▶ What is being asked
Look through the entries below for the string "prefix", and copy each line where it is found.

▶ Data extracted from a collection
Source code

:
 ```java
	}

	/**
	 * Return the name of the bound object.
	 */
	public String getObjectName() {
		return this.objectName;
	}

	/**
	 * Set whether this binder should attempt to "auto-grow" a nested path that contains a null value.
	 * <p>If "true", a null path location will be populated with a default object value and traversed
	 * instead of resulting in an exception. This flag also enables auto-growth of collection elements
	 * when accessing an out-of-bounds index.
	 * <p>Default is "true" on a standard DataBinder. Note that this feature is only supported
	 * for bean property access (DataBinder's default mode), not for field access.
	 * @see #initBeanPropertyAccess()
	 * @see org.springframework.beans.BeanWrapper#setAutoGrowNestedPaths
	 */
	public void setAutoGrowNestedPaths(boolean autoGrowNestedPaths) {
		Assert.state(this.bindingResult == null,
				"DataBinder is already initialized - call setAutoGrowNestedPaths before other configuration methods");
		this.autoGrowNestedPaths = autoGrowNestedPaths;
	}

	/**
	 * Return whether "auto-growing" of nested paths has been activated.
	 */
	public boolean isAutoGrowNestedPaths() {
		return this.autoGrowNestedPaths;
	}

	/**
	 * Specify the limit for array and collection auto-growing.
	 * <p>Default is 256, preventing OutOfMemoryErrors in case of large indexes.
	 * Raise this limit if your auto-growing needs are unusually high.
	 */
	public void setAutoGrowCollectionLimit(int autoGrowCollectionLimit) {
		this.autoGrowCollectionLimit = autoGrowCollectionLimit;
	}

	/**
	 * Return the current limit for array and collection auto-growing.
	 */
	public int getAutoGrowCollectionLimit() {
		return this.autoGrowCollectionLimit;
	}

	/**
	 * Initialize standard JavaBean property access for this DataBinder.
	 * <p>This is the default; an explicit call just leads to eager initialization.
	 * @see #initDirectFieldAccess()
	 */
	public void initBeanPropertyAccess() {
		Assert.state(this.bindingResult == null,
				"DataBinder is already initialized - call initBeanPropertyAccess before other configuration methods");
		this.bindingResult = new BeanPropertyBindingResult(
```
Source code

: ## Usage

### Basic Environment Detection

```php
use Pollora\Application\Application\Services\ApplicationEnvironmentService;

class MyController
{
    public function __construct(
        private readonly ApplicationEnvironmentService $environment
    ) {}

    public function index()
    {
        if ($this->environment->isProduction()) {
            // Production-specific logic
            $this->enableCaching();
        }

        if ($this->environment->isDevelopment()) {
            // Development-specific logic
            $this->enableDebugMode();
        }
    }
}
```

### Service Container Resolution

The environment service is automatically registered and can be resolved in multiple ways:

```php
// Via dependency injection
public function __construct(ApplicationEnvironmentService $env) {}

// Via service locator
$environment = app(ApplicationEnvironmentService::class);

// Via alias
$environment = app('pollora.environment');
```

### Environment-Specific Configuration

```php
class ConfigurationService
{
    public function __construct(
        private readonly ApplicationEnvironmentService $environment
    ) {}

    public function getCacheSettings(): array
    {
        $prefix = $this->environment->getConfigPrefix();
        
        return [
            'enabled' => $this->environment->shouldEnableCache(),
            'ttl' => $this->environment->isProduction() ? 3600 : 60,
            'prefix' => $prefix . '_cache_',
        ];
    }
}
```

▶ Written response
        $prefix = $this->environment->getConfigPrefix();
            'prefix' => $prefix . '_cache_',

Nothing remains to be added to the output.